Elevating injuries makes it easier to recirculate the blood at the injury site. Excess blood can cause unwanted swelling which could worsen the injury. Plus, blood at a lower injury site has to fight against gravity to go back to the heart. Elevating the injury site above the heart allows blood to easily flow back with gravity.
Blood to the site is not greatly affected by elevation since it’s already at a high pressure when pumped by the heart.
It’s to reduce the swelling, which causes more pain.
The heart pumps blood out through the arteries, a high pressure system.
The veins return the blood passively, along with the lymph system, helped along by muscles, and by gravity if it’s above the heart. So, if an arm, for instance, is injured, with leaky vessels pouring out white cells – creating more congestion on the lymph system, then raising that arm above the level of the heart, improves return flow.
When a part of the body is swollen, there is a lot of space between cells full of fluid and debris, making it more difficult for the arterial system carrying oxygen and nutrients, to reach all the cells. Elevating that arm helps drain it back into the system.
Injury repair in the body needs both the circulatory system and the lymphatic system, both of which are effected by gravity. So by elevating the injured area, there is less resistance on these system. Likewise, if something is bleeding, you should elevate it above the heart trying to get it to stop bleed quicker.
I think most people have missed the point that the innate immune response in the body in the form of inflammation is non specific. E.g. if there is a bacterial infection in a tissue or if you’ve just bumped your toe hard the initial inflammatory response is the same and it is not always helpful in the case of some injuries e.g. if you dropped something on your foot. This is because some of the inflammatory cells that come such as neutrophils can release enzymes that can further worsen the tissue
As such we compress the areas and ice it and elevate it to reduce this response
As others have said, elevation is more about helping blood leave the site because it rarely has trouble getting there, so our body is doing the right thing and we’re just helping it along.
There are lots of cases though, where our bodies really don’t do the right thing to make us better. We didn’t evolve with modern life and medicine in mind, so our bodies are operating under a different set of rules.
A common example is healing from cuts and scrapes, an open wound is a dangerous source of potential infection, so we need heal it as quickly as possible. Forming normal skin is a slow and difficult process though, so instead you scab over to protect the wound, then form scar tissue to properly seal it up. But throw wound dressing on there to keep it protected and your body will heal up with much less scaring. Our body doesn’t need to worry about sealing up as soon as possible, because we can do that; nor does it need to worry (as much) about infection, because we can generally treat that too.
So a lot of modern medicine seems counterintuitive, because we’re going against our bodies’ natural processes. Which we are, but only because our body doesn’t know we’ve changed the rules.
Our bodies haven’t really adapted to modern medicine when it comes to injuries.
Before medicine, if a human wanted to heal from an injury, they had to avoid using that limb/whatever for as long as it was still injured. The way the body evolved to make sure the brain did that was to make the injury hurt/less mobile/more annoying to use. Swelling does this.
Swelling does very little for us in the modern world though. We already know to stay off of injuries, and we have things like casts and braces and what not to help keep them immobile. So swelling is more of an annoyance to us than anything else.

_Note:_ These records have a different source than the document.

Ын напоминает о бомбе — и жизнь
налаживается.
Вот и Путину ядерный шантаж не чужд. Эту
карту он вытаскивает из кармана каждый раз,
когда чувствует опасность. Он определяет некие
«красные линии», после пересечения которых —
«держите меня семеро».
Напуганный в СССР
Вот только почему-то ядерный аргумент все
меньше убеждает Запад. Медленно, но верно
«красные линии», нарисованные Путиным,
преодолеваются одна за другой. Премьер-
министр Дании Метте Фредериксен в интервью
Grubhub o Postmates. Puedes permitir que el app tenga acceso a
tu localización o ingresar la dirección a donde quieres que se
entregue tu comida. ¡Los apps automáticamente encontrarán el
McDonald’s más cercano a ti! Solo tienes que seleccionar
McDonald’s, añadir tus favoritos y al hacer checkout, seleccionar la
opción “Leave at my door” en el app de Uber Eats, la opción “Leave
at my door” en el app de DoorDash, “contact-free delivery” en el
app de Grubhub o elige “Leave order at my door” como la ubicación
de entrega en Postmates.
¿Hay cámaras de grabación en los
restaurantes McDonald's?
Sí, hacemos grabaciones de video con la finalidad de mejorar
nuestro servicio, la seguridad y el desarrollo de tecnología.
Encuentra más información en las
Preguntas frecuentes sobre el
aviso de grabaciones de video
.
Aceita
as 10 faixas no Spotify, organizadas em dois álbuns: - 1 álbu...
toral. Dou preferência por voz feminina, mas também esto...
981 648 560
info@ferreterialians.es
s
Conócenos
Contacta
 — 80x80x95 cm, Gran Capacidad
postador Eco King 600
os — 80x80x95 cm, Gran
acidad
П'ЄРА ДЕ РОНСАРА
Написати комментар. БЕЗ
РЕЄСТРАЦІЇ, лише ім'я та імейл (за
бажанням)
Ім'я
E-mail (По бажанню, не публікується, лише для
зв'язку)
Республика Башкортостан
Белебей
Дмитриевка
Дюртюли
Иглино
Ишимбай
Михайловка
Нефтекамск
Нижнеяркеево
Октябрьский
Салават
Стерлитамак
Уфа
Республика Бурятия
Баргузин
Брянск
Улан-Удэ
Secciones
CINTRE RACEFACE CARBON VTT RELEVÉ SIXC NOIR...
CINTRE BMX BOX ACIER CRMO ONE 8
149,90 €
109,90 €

So anyway, we do things that reduce swelling in the modern world. We take things like ibuprophin, we elevate our injury, we ice our injuries. All of these things do… essentially the same thing. Reduce swelling. Elevating basically just helps the blood drain from the injury so it’s harder for it to swell.
The school of though on PRICE (Protection, rest, ice, compression, and elevation is changing.
More and more sports doctors are recommendeding avoiding icing and compression which help swelling but hinder blood flow. They are also starting to avoid anti-inflammatories.
It turns out swelling and inflammation help the body self-splint and speed healing.
The reduced mobility and increased pain helps prevent and injured person from pushing too hard and worsening an injury
When a patient with a musculoskeletal injury comes into our clinic, the doctor recommends hot packs to improve blood flow, no compression unless necessary, no icing, and Tylenol rather than an anti-inflammatorya for pain.
Of course he also recommends resting, but not elevation as it’s unnecessary.